Abigail angled her head, and studied the blooms of aconite and ivy. She wandered over and picked up the rain-dampened bouquet, and raised it to her nose, inhaling the sweet scent of the red bloom. She’d believed guilt had driven his offer of marriage. And yet…

She touched the tip of her finger to the spriggy, harsh ivy leaf. Were these romantic gestures of a gentleman motivated by a sense of guilt and rightness?

Abigail set the bouquet down, and reached for the oddly shaped box no larger than the span of her hands together. She turned it over, and then set it aside.

She loved him.

Loved him with a depth of emotion that defied humility and pride.

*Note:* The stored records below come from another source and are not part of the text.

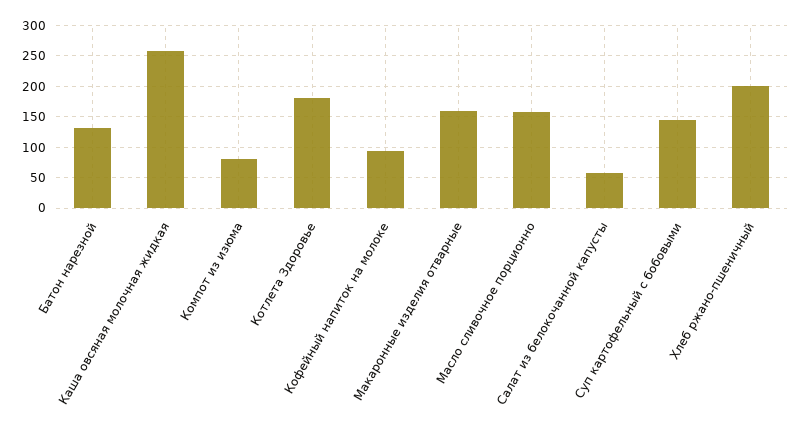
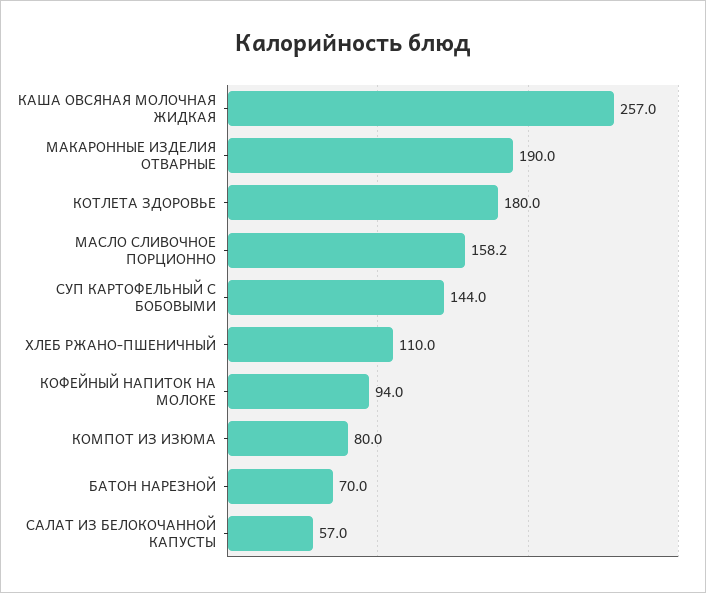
  {
-   "Батон нарезной": 130,
+   "Батон нарезной": 70,
    "Каша овсяная молочная жидкая": 257,
    "Компот из изюма": 80,
    "Котлета Здоровье": 180,
    "Кофейный напиток на молоке": 94,
-   "Макаронные изделия отварные": 160,
+   "Макаронные изделия отварные": 190,
    "Масло сливочное порционно": 158.2,
    "Салат из белокочанной капусты": 57,
    "Суп картофельный с бобовыми": 144,
-   "Хлеб ржано-пшеничный": 200
+   "Хлеб ржано-пшеничный": 110
  }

For the first time since the carriage accident a week ago, Abigail smiled. She embraced the liberation of acknowledging her love of him.

She would wed him.

Just as soon as he returned to her.





When consuming spirits, a gentleman should demonstrate restraint.

The 4th Viscount Redbrooke



30

From the alcohol-induced stupor Geoffrey had dwelt within for twenty-six hours, eighteen minutes, and…he glanced bleary-eyed up toward the ormolu clock…the blasted numbers were too small.

He tugged out his watch fob and tried to bring the numbers into focus. Hell, he’d lost count. Twenty-six hours, now nineteen minutes, and…he picked up his half-drunk brandy and tossed it back. It didn’t matter.

Time had ceased to matter.

None of it mattered.

“You must speak to him. I’m ever so worried.” From outside his office door, his mother’s murmured words cut across the numbed haze that gripped him.

The wood panel of the door drowned out his brother-in-law, Waxham’s response.

Geoffrey reached for the nearly empty bottle of brandy, and poured himself a tall glass. They could all go to hell.

Because now, Alexander Powers, once a faceless bastard who’d broken Abigail’s heart was real. A vise-like pain gripped his heart. The other man had stood there looking like one of Michelangelo’s damned sculptures, a golden foil to Abigail’s dark beauty.

No amount of alcohol could drive back his remembrance of the masculine possessiveness and love in Powers’ eyes.

I love you, Abby.

Geoffrey clenched his eyes tight but could not, would never be able to escape the dagger-like pain cloying at his insides. Until he died, he would forever remember the moment of Alexander Powers’ return…because it had been the moment when all Geoffrey’s hopes of earning her love had died a swift, and agonizing death.